Loading data from Amazon S3 using the query editor v2

The query editor v2 simplifies loading data when using the Load data wizard. The COPY command generated and used in the query editor v2 Load data wizard supports many of the parameters available to the COPY command syntax to load data from Amazon S3. For information about the COPY command and its options used to copy load from Amazon S3, see COPY from Amazon Simple Storage Service in the Amazon Redshift Database Developer Guide.

To load your own data from Amazon S3 to Amazon Redshift, Amazon Redshift requires an IAM role that has the required privileges to load data from the specified Amazon S3 bucket.

For this tutorial, first open Amazon Redshift query editor v2 and connect to a database. Next, create the table that will contain the loaded data. Then load your own data from Amazon S3 to Amazon Redshift. For more information on how to work with the query editor v2, see Loading data into a database in the Amazon Redshift Management Guide.

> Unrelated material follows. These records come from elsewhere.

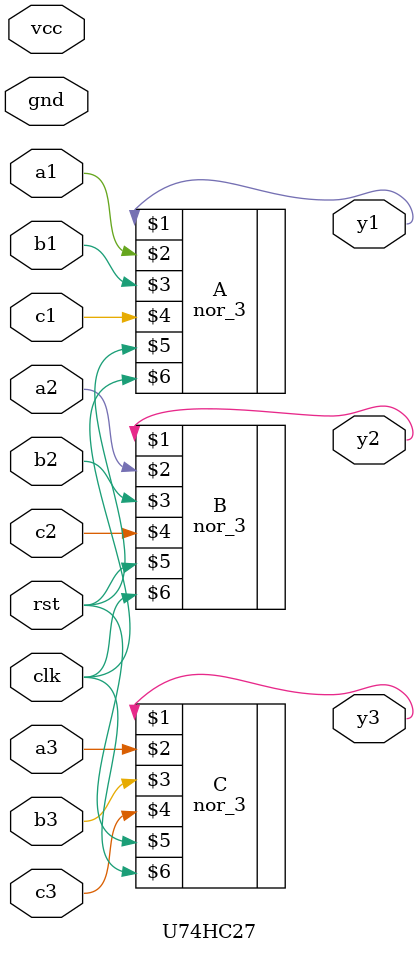
<source format=v>
`timescale 1ns/1ps

module U74HC27(a1, b1, a2, b2, c2, y2, gnd, y3, a3, b3, c3, y1, c1, vcc, rst, clk);
    parameter ic1 = 1'b0;
    parameter ic2 = 1'b0;
    parameter ic3 = 1'b0;
    localparam delay = 9;
    input wire vcc, gnd, rst, clk;
    input wire a1, b1, c1, a2, b2, c2, a3, b3, c3;
    output wire y1, y2, y3;

    nor_3 #(delay, ic1) A(y1, a1, b1, c1, rst, clk);
    nor_3 #(delay, ic2) B(y2, a2, b2, c2, rst, clk);
    nor_3 #(delay, ic3) C(y3, a3, b3, c3, rst, clk);
endmodule

</source>
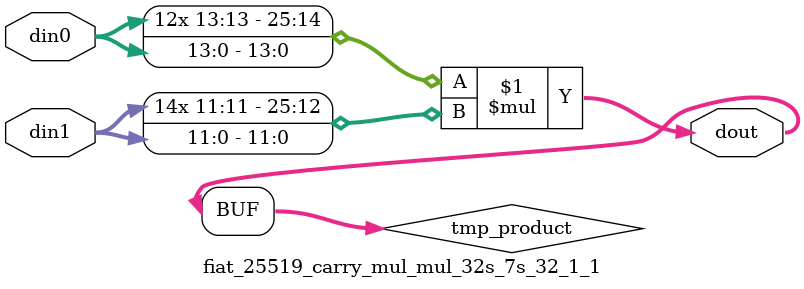
<source format=v>

`timescale 1 ns / 1 ps

  module fiat_25519_carry_mul_mul_32s_7s_32_1_1(din0, din1, dout);
parameter ID = 1;
parameter NUM_STAGE = 0;
parameter din0_WIDTH = 14;
parameter din1_WIDTH = 12;
parameter dout_WIDTH = 26;

input [din0_WIDTH - 1 : 0] din0; 
input [din1_WIDTH - 1 : 0] din1; 
output [dout_WIDTH - 1 : 0] dout;

wire signed [dout_WIDTH - 1 : 0] tmp_product;













assign tmp_product = $signed(din0) * $signed(din1);








assign dout = tmp_product;







endmodule

</source>
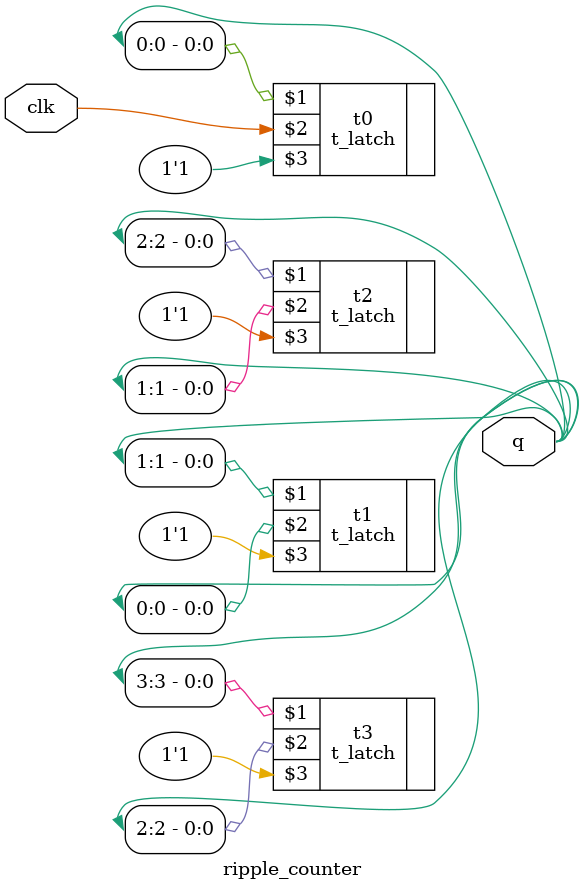
<source format=v>
`timescale 1ns / 1ps


module ripple_counter(output [3:0] q, input clk);
  wire clk1, clk2, clk3;
  t_latch t0(q[0], clk, 1'b1);
  t_latch t1(q[1], q[0], 1'b1);
  t_latch t2(q[2], q[1], 1'b1);
  t_latch t3(q[3], q[2], 1'b1);
endmodule



</source>
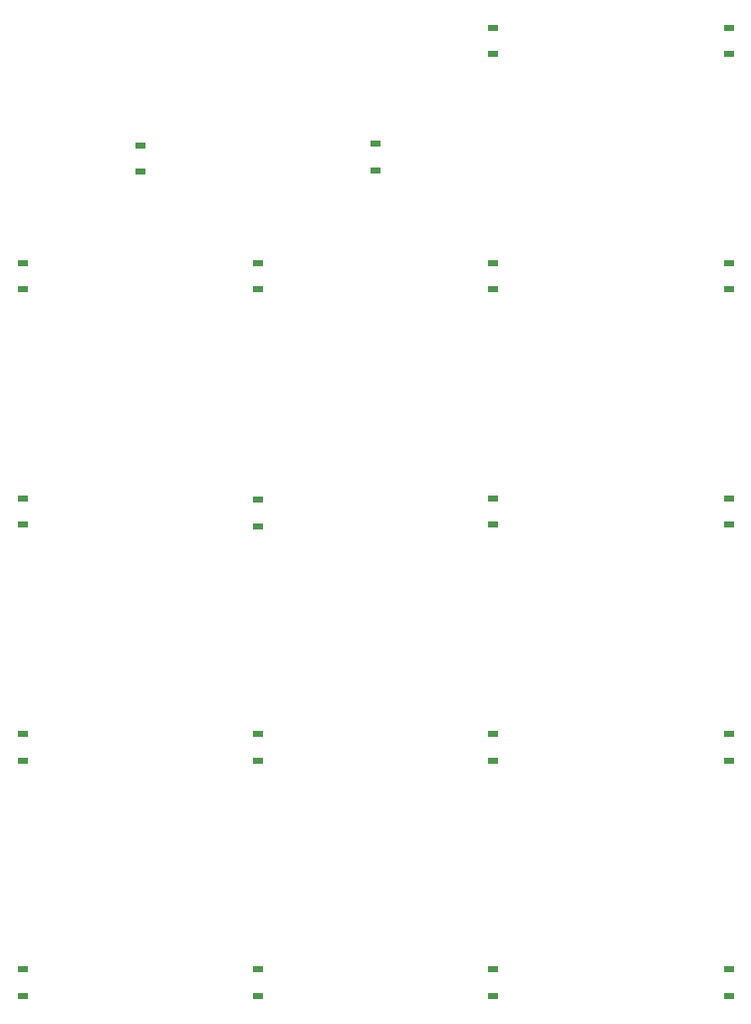
<source format=gtp>
G04*
G04 #@! TF.GenerationSoftware,Altium Limited,Altium Designer,25.3.2 (17)*
G04*
G04 Layer_Color=8421504*
%FSLAX43Y43*%
%MOMM*%
G71*
G04*
G04 #@! TF.SameCoordinates,9A78E016-BF11-4ED0-8CD3-159F53B44DCF*
G04*
G04*
G04 #@! TF.FilePolarity,Positive*
G04*
G01*
G75*
%ADD13R,0.830X0.630*%
D13*
X22000Y93115D02*
D03*
Y90885D02*
D03*
X42000Y91000D02*
D03*
Y93230D02*
D03*
X72000Y103115D02*
D03*
Y100885D02*
D03*
X52000Y103115D02*
D03*
Y100885D02*
D03*
X72000Y20885D02*
D03*
Y23115D02*
D03*
X52000Y20885D02*
D03*
Y23115D02*
D03*
X32000Y20885D02*
D03*
Y23115D02*
D03*
X12000Y20885D02*
D03*
Y23115D02*
D03*
X72000Y40885D02*
D03*
Y43115D02*
D03*
X52000Y40885D02*
D03*
Y43115D02*
D03*
X32000Y40885D02*
D03*
Y43115D02*
D03*
X12000Y40885D02*
D03*
Y43115D02*
D03*
X72000Y60885D02*
D03*
Y63115D02*
D03*
X52000Y60885D02*
D03*
Y63115D02*
D03*
X32000Y60770D02*
D03*
Y63000D02*
D03*
X12000Y60885D02*
D03*
Y63115D02*
D03*
X72000Y80885D02*
D03*
Y83115D02*
D03*
X52000Y80885D02*
D03*
Y83115D02*
D03*
X32000Y80885D02*
D03*
Y83115D02*
D03*
X12000Y80885D02*
D03*
Y83115D02*
D03*
M02*

</source>
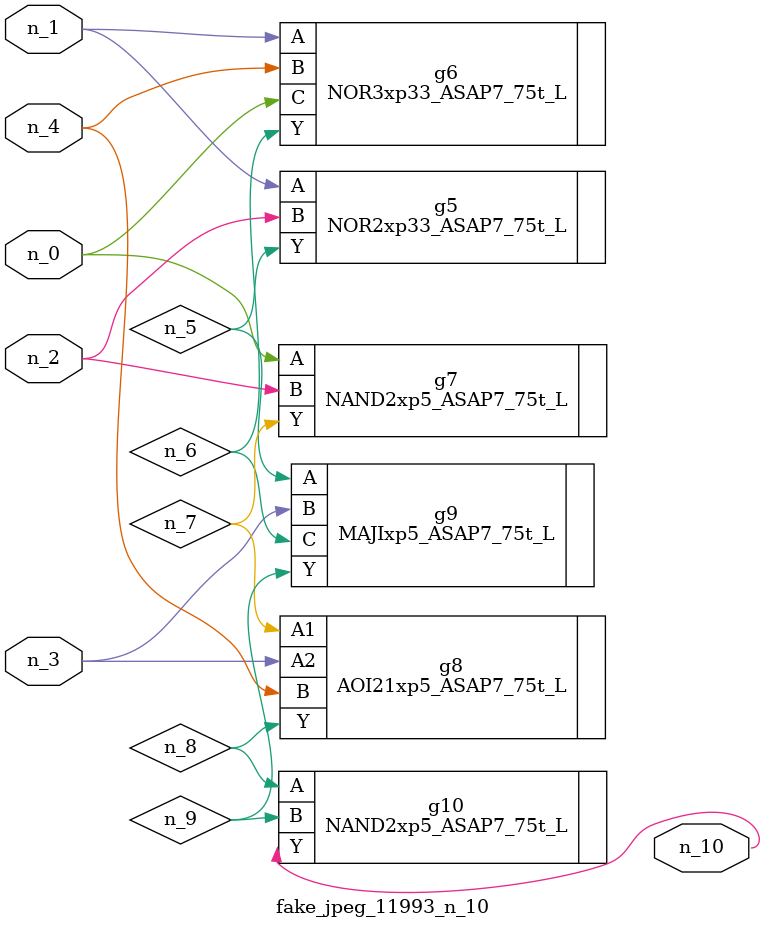
<source format=v>
module fake_jpeg_11993_n_10 (n_3, n_2, n_1, n_0, n_4, n_10);

input n_3;
input n_2;
input n_1;
input n_0;
input n_4;

output n_10;

wire n_8;
wire n_9;
wire n_6;
wire n_5;
wire n_7;

NOR2xp33_ASAP7_75t_L g5 ( 
.A(n_1),
.B(n_2),
.Y(n_5)
);

NOR3xp33_ASAP7_75t_L g6 ( 
.A(n_1),
.B(n_4),
.C(n_0),
.Y(n_6)
);

NAND2xp5_ASAP7_75t_L g7 ( 
.A(n_0),
.B(n_2),
.Y(n_7)
);

AOI21xp5_ASAP7_75t_L g8 ( 
.A1(n_7),
.A2(n_3),
.B(n_4),
.Y(n_8)
);

NAND2xp5_ASAP7_75t_L g10 ( 
.A(n_8),
.B(n_9),
.Y(n_10)
);

MAJIxp5_ASAP7_75t_L g9 ( 
.A(n_5),
.B(n_3),
.C(n_6),
.Y(n_9)
);


endmodule
</source>
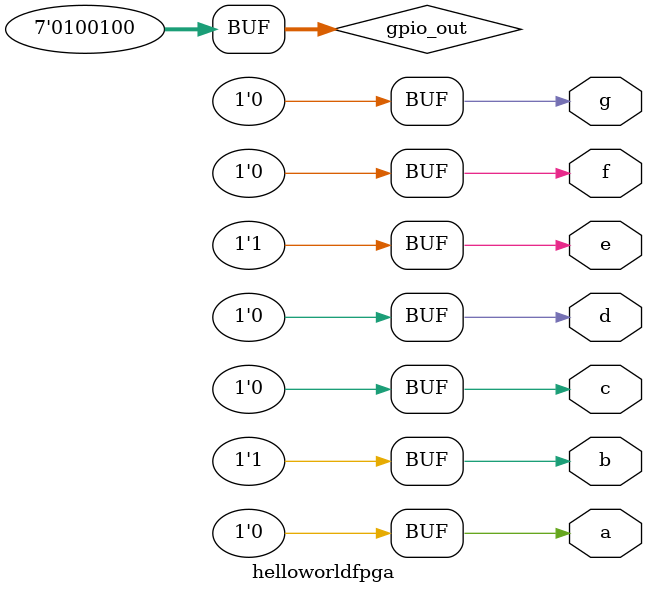
<source format=v>
/*Program for driving a seven segment display
January 18,2021
Code by G V V Sharma
Released under GNU GPL
*/

//declaring the blink module
module helloworldfpga(
                 output a,
                 output b,
                 output c,
             output d,
               output e,
              output f,
               output g

);

reg [6:0] gpio_out=7'b0100100;

assign {a, b,c,d,e,f,g}=gpio_out[6:0];
endmodule
//end of the module








</source>
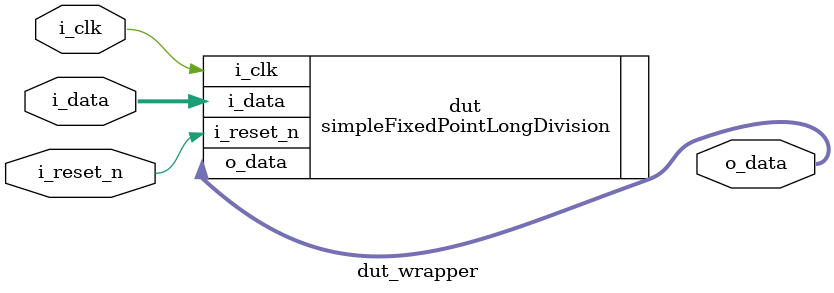
<source format=sv>
`timescale 1ps/1ps

module dut_wrapper(
    input wire i_clk,
    input wire i_reset_n,
    input wire [7:0] i_data,
    output wire [7:0] o_data
);

simpleFixedPointLongDivision dut (
    .i_clk(i_clk),
    .i_reset_n(i_reset_n),
    .i_data(i_data),
    .o_data(o_data)
);

endmodule
</source>
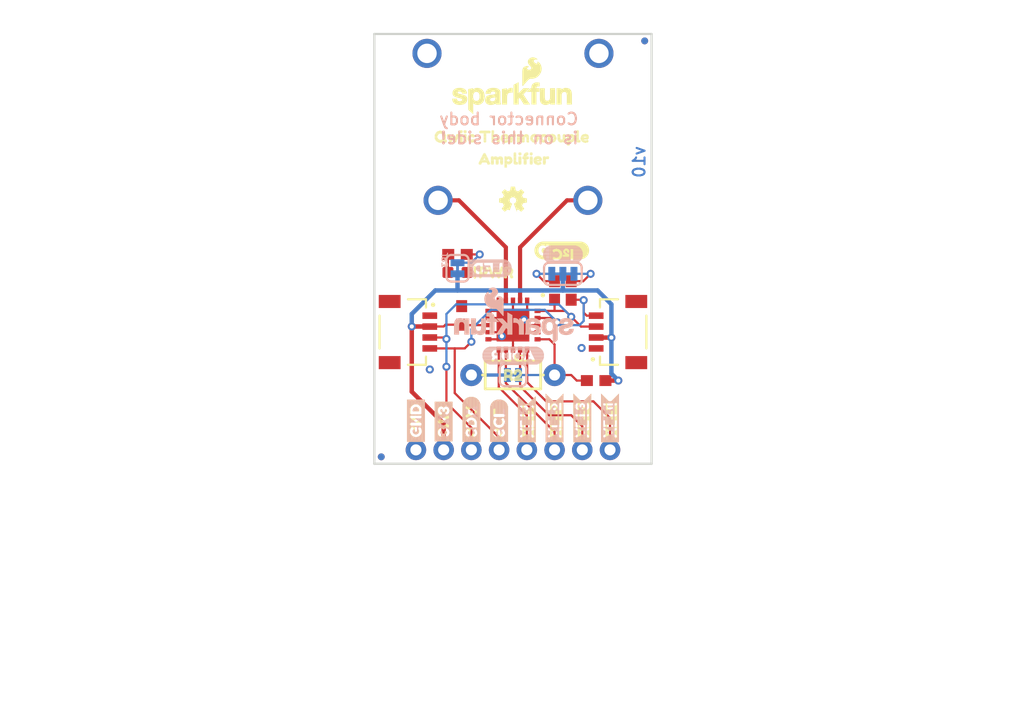
<source format=kicad_pcb>
(kicad_pcb (version 20221018) (generator pcbnew)

  (general
    (thickness 1.6)
  )

  (paper "A4")
  (layers
    (0 "F.Cu" signal)
    (31 "B.Cu" signal)
    (32 "B.Adhes" user "B.Adhesive")
    (33 "F.Adhes" user "F.Adhesive")
    (34 "B.Paste" user)
    (35 "F.Paste" user)
    (36 "B.SilkS" user "B.Silkscreen")
    (37 "F.SilkS" user "F.Silkscreen")
    (38 "B.Mask" user)
    (39 "F.Mask" user)
    (40 "Dwgs.User" user "User.Drawings")
    (41 "Cmts.User" user "User.Comments")
    (42 "Eco1.User" user "User.Eco1")
    (43 "Eco2.User" user "User.Eco2")
    (44 "Edge.Cuts" user)
    (45 "Margin" user)
    (46 "B.CrtYd" user "B.Courtyard")
    (47 "F.CrtYd" user "F.Courtyard")
    (48 "B.Fab" user)
    (49 "F.Fab" user)
    (50 "User.1" user)
    (51 "User.2" user)
    (52 "User.3" user)
    (53 "User.4" user)
    (54 "User.5" user)
    (55 "User.6" user)
    (56 "User.7" user)
    (57 "User.8" user)
    (58 "User.9" user)
  )

  (setup
    (pad_to_mask_clearance 0)
    (pcbplotparams
      (layerselection 0x00010fc_ffffffff)
      (plot_on_all_layers_selection 0x0000000_00000000)
      (disableapertmacros false)
      (usegerberextensions false)
      (usegerberattributes true)
      (usegerberadvancedattributes true)
      (creategerberjobfile true)
      (dashed_line_dash_ratio 12.000000)
      (dashed_line_gap_ratio 3.000000)
      (svgprecision 4)
      (plotframeref false)
      (viasonmask false)
      (mode 1)
      (useauxorigin false)
      (hpglpennumber 1)
      (hpglpenspeed 20)
      (hpglpendiameter 15.000000)
      (dxfpolygonmode true)
      (dxfimperialunits true)
      (dxfusepcbnewfont true)
      (psnegative false)
      (psa4output false)
      (plotreference true)
      (plotvalue true)
      (plotinvisibletext false)
      (sketchpadsonfab false)
      (subtractmaskfromsilk false)
      (outputformat 1)
      (mirror false)
      (drillshape 1)
      (scaleselection 1)
      (outputdirectory "")
    )
  )

  (net 0 "")
  (net 1 "GND")
  (net 2 "3.3V")
  (net 3 "SDA")
  (net 4 "N$1")
  (net 5 "ADDR")
  (net 6 "SCL")
  (net 7 "N$2")
  (net 8 "N$3")
  (net 9 "N$4")
  (net 10 "N$5")
  (net 11 "~{ALT1}")
  (net 12 "~{ALT3}")
  (net 13 "~{ALT4}")
  (net 14 "~{ALT2}")
  (net 15 "N$6")

  (footprint "SparkFun_Qwiic_Thermocouple_Amplifier_PCC:FIDUCIAL-MICRO" (layer "F.Cu") (at 160.5661 85.9536))

  (footprint "SparkFun_Qwiic_Thermocouple_Amplifier_PCC:STAND-OFF" (layer "F.Cu") (at 138.3411 105.6386))

  (footprint "SparkFun_Qwiic_Thermocouple_Amplifier_PCC:QWIIC_THERMOCOUPLE2" (layer "F.Cu") (at 140.3731 94.7166))

  (footprint "SparkFun_Qwiic_Thermocouple_Amplifier_PCC:QWIIC_5MM" (layer "F.Cu") (at 152.9461 105.1306))

  (footprint "SparkFun_Qwiic_Thermocouple_Amplifier_PCC:SCL-[)" (layer "F.Cu") (at 147.2311 123.1646 90))

  (footprint "SparkFun_Qwiic_Thermocouple_Amplifier_PCC:0603" (layer "F.Cu") (at 153.8351 108.8136 90))

  (footprint "SparkFun_Qwiic_Thermocouple_Amplifier_PCC:JST04_1MM_RA" (layer "F.Cu") (at 156.1211 112.6236 90))

  (footprint "SparkFun_Qwiic_Thermocouple_Amplifier_PCC:0603" (layer "F.Cu") (at 143.4211 105.5116 180))

  (footprint "SparkFun_Qwiic_Thermocouple_Amplifier_PCC:0603" (layer "F.Cu") (at 152.3111 108.8136 90))

  (footprint "SparkFun_Qwiic_Thermocouple_Amplifier_PCC:R21" (layer "F.Cu") (at 146.7231 116.5606))

  (footprint "SparkFun_Qwiic_Thermocouple_Amplifier_PCC:FIDUCIAL-MICRO" (layer "F.Cu") (at 136.4361 124.0536))

  (footprint "SparkFun_Qwiic_Thermocouple_Amplifier_PCC:STAND-OFF" (layer "F.Cu") (at 158.6611 105.6386))

  (footprint "SparkFun_Qwiic_Thermocouple_Amplifier_PCC:3V31" (layer "F.Cu")
    (tstamp 5ab0e08d-199c-444d-811a-847a1ea58d55)
    (at 142.1511 123.1646 90)
    (fp_text reference "U$19" (at 0 0 90) (layer "F.SilkS") hide
        (effects (font (size 1.27 1.27) (thickness 0.15)))
      (tstamp b6a0bb20-a723-4a18-8888-ddcd2c8b72fc)
    )
    (fp_text value "" (at 0 0 90) (layer "F.Fab") hide
        (effects (font (size 1.27 1.27) (thickness 0.15)))
      (tstamp 9c5038c1-aa4b-4f3b-ba17-6c1acfb9653e)
    )
    (fp_poly
      (pts
        (xy 0.52 -0.78)
        (xy 4.16 -0.78)
        (xy 4.16 -0.82)
        (xy 0.52 -0.82)
      )

      (stroke (width 0) (type default)) (fill solid) (layer "F.SilkS") (tstamp 2039d979-2aac-45c1-a5ef-917eb0d731e9))
    (fp_poly
      (pts
        (xy 0.52 -0.74)
        (xy 4.16 -0.74)
        (xy 4.16 -0.78)
        (xy 0.52 -0.78)
      )

      (stroke (width 0) (type default)) (fill solid) (layer "F.SilkS") (tstamp 36ac6553-319f-45f1-b065-d77f0365e480))
    (fp_poly
      (pts
        (xy 0.52 -0.7)
        (xy 4.16 -0.7)
        (xy 4.16 
... [883696 chars truncated]
</source>
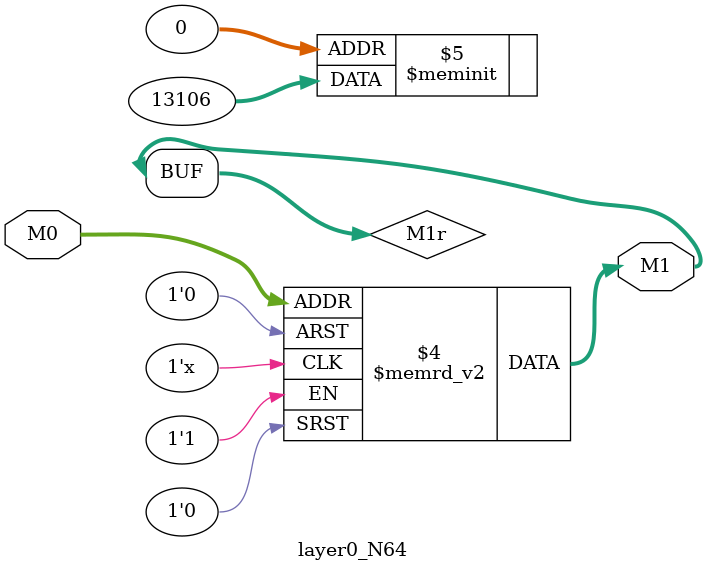
<source format=v>
module layer0_N64 ( input [3:0] M0, output [1:0] M1 );

	(*rom_style = "distributed" *) reg [1:0] M1r;
	assign M1 = M1r;
	always @ (M0) begin
		case (M0)
			4'b0000: M1r = 2'b10;
			4'b1000: M1r = 2'b00;
			4'b0100: M1r = 2'b11;
			4'b1100: M1r = 2'b00;
			4'b0010: M1r = 2'b11;
			4'b1010: M1r = 2'b00;
			4'b0110: M1r = 2'b11;
			4'b1110: M1r = 2'b00;
			4'b0001: M1r = 2'b00;
			4'b1001: M1r = 2'b00;
			4'b0101: M1r = 2'b00;
			4'b1101: M1r = 2'b00;
			4'b0011: M1r = 2'b00;
			4'b1011: M1r = 2'b00;
			4'b0111: M1r = 2'b00;
			4'b1111: M1r = 2'b00;

		endcase
	end
endmodule

</source>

Create TICKIT data in your cluster

You can create the full set of TICKIT tables and load data into your cluster in the following ways:

  • When you create a cluster in the Amazon Redshift console, you have the option to load sample TICKIT data at the same time. On the Amazon Redshift console, choose Clusters, Create cluster. In the Sample data section, select Load sample data Amazon Redshift loads its sample dataset to your Amazon Redshift cluster dev database automatically during cluster creation.

  • With Amazon Redshift query editor v2, you can load TICKIT data into a sample database named sample_data_dev. Navigate to the sample_data_dev database, then to tickit, and from the context menuber choose Open sample notebooks. Amazon Redshift query editor v2 creates the sample database along with a sample notebook named tickit-sample-notebook. You can run this notebook to query data in the sample database.

To view details about the TICKIT data, see Sample database in the Amazon Redshift Database Developer Guide.